WHAT TO WORK ON.
Can you format everything from the first row down to the row containing "هي أهمية الفعالية،" as a numbered list, skipping blank lines?

'''

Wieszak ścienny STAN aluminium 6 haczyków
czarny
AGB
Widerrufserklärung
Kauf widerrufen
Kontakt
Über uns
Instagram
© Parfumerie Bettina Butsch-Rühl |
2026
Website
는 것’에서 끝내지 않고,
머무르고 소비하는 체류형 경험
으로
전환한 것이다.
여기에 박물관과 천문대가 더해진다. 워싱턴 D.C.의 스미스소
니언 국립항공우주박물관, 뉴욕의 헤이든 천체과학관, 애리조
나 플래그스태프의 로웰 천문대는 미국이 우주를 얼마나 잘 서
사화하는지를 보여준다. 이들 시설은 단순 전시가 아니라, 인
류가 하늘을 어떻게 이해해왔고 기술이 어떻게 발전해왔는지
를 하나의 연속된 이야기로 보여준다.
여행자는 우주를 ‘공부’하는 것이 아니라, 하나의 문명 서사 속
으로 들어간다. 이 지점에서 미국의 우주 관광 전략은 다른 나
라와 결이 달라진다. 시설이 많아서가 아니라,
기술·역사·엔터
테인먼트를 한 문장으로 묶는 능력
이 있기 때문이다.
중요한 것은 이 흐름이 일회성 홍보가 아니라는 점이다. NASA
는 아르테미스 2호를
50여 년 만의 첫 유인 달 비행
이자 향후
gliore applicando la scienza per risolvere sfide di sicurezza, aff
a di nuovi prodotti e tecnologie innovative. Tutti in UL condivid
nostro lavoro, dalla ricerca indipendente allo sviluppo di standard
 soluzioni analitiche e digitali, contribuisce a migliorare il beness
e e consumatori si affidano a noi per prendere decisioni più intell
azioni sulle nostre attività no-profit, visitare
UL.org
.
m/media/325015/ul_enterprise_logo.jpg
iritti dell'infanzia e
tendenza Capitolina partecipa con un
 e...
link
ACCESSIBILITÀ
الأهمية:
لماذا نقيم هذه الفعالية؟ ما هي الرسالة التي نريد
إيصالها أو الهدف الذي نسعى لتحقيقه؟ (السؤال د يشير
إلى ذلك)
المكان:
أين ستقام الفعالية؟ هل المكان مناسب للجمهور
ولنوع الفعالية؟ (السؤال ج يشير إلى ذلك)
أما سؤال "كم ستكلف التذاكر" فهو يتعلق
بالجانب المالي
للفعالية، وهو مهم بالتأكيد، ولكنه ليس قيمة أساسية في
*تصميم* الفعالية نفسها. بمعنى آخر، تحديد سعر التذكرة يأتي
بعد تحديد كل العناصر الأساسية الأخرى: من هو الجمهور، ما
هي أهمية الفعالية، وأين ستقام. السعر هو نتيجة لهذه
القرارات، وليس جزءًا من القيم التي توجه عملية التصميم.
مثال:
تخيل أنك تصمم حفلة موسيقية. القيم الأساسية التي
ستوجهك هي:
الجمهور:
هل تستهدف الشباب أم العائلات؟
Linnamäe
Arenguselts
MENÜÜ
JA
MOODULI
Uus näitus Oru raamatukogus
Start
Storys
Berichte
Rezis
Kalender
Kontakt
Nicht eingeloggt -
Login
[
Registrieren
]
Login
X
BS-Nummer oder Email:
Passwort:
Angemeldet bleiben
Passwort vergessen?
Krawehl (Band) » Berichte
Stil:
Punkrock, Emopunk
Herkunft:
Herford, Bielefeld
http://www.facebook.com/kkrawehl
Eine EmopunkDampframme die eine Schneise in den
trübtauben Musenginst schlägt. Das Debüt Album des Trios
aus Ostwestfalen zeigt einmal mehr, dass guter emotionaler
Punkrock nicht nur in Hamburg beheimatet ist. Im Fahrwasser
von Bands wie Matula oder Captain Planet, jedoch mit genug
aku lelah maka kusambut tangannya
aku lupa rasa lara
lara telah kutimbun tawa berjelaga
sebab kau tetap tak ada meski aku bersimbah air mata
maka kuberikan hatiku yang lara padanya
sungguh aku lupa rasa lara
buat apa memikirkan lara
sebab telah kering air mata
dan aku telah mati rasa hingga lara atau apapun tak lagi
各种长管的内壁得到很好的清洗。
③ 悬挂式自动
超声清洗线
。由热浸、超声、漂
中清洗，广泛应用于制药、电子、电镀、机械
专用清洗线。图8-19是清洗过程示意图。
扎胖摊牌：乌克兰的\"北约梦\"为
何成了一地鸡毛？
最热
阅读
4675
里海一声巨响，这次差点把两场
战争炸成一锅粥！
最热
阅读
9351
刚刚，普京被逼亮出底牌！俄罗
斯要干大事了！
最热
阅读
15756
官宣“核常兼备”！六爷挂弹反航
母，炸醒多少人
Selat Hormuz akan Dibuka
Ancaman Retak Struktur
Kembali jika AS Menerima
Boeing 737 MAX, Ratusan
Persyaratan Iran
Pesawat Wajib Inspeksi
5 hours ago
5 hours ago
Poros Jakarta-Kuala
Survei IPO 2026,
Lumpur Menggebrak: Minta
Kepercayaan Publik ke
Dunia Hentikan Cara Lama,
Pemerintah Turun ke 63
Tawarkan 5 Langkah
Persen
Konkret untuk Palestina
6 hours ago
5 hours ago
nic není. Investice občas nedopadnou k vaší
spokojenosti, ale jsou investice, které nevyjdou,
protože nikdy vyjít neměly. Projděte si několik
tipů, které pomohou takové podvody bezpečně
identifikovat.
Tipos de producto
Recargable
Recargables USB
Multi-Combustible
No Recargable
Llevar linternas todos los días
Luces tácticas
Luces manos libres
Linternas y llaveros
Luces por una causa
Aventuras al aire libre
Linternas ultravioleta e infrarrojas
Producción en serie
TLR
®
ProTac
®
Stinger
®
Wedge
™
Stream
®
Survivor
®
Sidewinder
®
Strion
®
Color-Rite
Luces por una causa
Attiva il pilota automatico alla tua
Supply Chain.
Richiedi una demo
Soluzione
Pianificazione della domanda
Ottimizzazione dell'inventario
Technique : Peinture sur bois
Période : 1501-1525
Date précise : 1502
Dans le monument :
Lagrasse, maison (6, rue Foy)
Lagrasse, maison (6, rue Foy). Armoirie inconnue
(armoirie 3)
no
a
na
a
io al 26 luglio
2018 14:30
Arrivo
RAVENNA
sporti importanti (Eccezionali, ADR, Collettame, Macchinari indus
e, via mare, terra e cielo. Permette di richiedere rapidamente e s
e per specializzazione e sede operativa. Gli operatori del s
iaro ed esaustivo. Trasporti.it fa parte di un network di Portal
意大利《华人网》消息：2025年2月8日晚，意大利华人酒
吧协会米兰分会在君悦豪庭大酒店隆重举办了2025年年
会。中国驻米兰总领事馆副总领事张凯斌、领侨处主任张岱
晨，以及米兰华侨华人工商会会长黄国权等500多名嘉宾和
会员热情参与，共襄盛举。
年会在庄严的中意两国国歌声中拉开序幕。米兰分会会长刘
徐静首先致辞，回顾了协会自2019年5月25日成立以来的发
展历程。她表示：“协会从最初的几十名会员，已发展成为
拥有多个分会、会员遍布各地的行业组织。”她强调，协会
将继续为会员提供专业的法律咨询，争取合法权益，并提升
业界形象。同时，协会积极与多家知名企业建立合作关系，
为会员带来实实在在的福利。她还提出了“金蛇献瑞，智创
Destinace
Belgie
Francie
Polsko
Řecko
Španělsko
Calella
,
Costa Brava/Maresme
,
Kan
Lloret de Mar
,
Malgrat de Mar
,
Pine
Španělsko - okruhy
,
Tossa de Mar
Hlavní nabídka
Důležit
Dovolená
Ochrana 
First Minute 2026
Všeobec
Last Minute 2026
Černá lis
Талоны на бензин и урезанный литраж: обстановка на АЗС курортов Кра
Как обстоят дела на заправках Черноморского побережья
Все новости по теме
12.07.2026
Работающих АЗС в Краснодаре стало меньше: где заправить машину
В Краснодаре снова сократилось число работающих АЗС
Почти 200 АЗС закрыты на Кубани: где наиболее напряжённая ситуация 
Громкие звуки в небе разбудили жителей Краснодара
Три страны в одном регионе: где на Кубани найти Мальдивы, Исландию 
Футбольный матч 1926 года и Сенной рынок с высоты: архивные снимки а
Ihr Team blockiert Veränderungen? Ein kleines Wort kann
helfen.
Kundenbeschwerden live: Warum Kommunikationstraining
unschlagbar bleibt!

'''

SOLUTION.
1. Wieszak ścienny STAN aluminium 6 haczyków
2. czarny
3. AGB
4. Widerrufserklärung
5. Kauf widerrufen
6. Kontakt
7. Über uns
8. Instagram
9. © Parfumerie Bettina Butsch-Rühl |
10. 2026
11. Website
12. 는 것’에서 끝내지 않고,
13. 머무르고 소비하는 체류형 경험
14. 으로
15. 전환한 것이다.
16. 여기에 박물관과 천문대가 더해진다. 워싱턴 D.C.의 스미스소
17. 니언 국립항공우주박물관, 뉴욕의 헤이든 천체과학관, 애리조
18. 나 플래그스태프의 로웰 천문대는 미국이 우주를 얼마나 잘 서
19. 사화하는지를 보여준다. 이들 시설은 단순 전시가 아니라, 인
20. 류가 하늘을 어떻게 이해해왔고 기술이 어떻게 발전해왔는지
21. 를 하나의 연속된 이야기로 보여준다.
22. 여행자는 우주를 ‘공부’하는 것이 아니라, 하나의 문명 서사 속
23. 으로 들어간다. 이 지점에서 미국의 우주 관광 전략은 다른 나
24. 라와 결이 달라진다. 시설이 많아서가 아니라,
25. 기술·역사·엔터
26. 테인먼트를 한 문장으로 묶는 능력
27. 이 있기 때문이다.
28. 중요한 것은 이 흐름이 일회성 홍보가 아니라는 점이다. NASA
29. 는 아르테미스 2호를
30. 50여 년 만의 첫 유인 달 비행
31. 이자 향후
32. gliore applicando la scienza per risolvere sfide di sicurezza, aff
33. a di nuovi prodotti e tecnologie innovative. Tutti in UL condivid
34. nostro lavoro, dalla ricerca indipendente allo sviluppo di standard
35.  soluzioni analitiche e digitali, contribuisce a migliorare il beness
36. e e consumatori si affidano a noi per prendere decisioni più intell
37. azioni sulle nostre attività no-profit, visitare
38. UL.org
39. .
40. m/media/325015/ul_enterprise_logo.jpg
41. iritti dell'infanzia e
42. tendenza Capitolina partecipa con un
43.  e...
44. link
45. ACCESSIBILITÀ
46. الأهمية:
47. لماذا نقيم هذه الفعالية؟ ما هي الرسالة التي نريد
48. إيصالها أو الهدف الذي نسعى لتحقيقه؟ (السؤال د يشير
49. إلى ذلك)
50. المكان:
51. أين ستقام الفعالية؟ هل المكان مناسب للجمهور
52. ولنوع الفعالية؟ (السؤال ج يشير إلى ذلك)
53. أما سؤال "كم ستكلف التذاكر" فهو يتعلق
54. بالجانب المالي
55. للفعالية، وهو مهم بالتأكيد، ولكنه ليس قيمة أساسية في
56. *تصميم* الفعالية نفسها. بمعنى آخر، تحديد سعر التذكرة يأتي
57. بعد تحديد كل العناصر الأساسية الأخرى: من هو الجمهور، ما
58. هي أهمية الفعالية، وأين ستقام. السعر هو نتيجة لهذه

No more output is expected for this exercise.